FORT VALLEY, Georgia (41NBC/WMGT)- Juveniles who are first-time offenders will get a second chance in Peach County.
The PEACH Pride Partnership Agreement entered into the Peach County School District.
The agreement outlines procedures for providing early intervention for students who commit less serious offenses at school.
The goal is to do the following:
- Increase graduation rates
- Provide discipline to address the root cause of problem behavior
- Focus judicial resources on dangerous offenders
- Increase public safety in the community
The agreement started in Bibb County. District Attorney David Cooke says it has been extremely successful.
“Over 200 children who previously would’ve been prosecuted and arrested received notices of offenses which lead to counseling or other services,” Cooke said. “The children received help without getting arrested. Only ten of 200 re-offended.”
Superior Court Judge Jefferey Monroe was also apart of the agreement signing in Peach County.
“Instead of narrowing opportunities with students, they are creating and expanding opportunities,” Monroe said.
Georgia Department of Juvenile Justice, Chief of Staff Sean C. Hamilton says that 50% of youth in 19 detention centers in Georgia and 70% of youth in 7 long-term facilities were on a mental health caseload.
“In 2018, 50% of all youth in detention centers had a substance abuse disorder,” Hamilton said.

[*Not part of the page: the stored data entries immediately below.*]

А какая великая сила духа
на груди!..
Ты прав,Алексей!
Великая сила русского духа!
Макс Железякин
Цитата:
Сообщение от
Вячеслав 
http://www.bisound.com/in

Hamilton believes that implementing the PEACH Pride Partnership will cut back on these numbers and deal with the problems in a school setting before it gets out-of-hand.

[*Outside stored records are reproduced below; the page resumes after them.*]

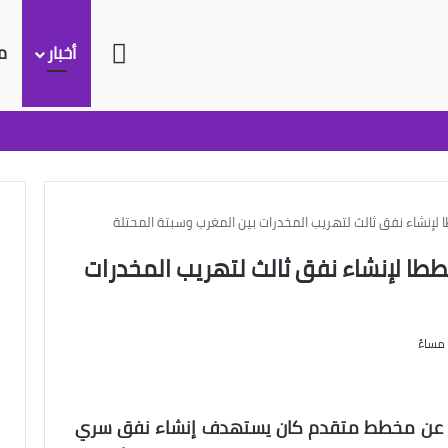
الرئيسية
أخبار
م
إنشاء نفق ثالث لتهريب المخدرات بين المغرب وسبتة المحتلة
ا لإنشاء نفق ثالث لتهريب المخدرات
ا عن مخطط متقدم كان يستهدف إنشاء نفق سري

Peach County Sheriff Terry Deese says the Peach County Sheriff’s Office is committed and dedicated to making this school the best it can possibly be.
“SRO deputies are targeting young, minor first-time offenders and give them the resources they need to succeed and not commit the crime again,” Deese said.
David Cooke also said that by “raising up strong children, we don’t have to fix broken adults”
The agreement goes into effect on August 1st.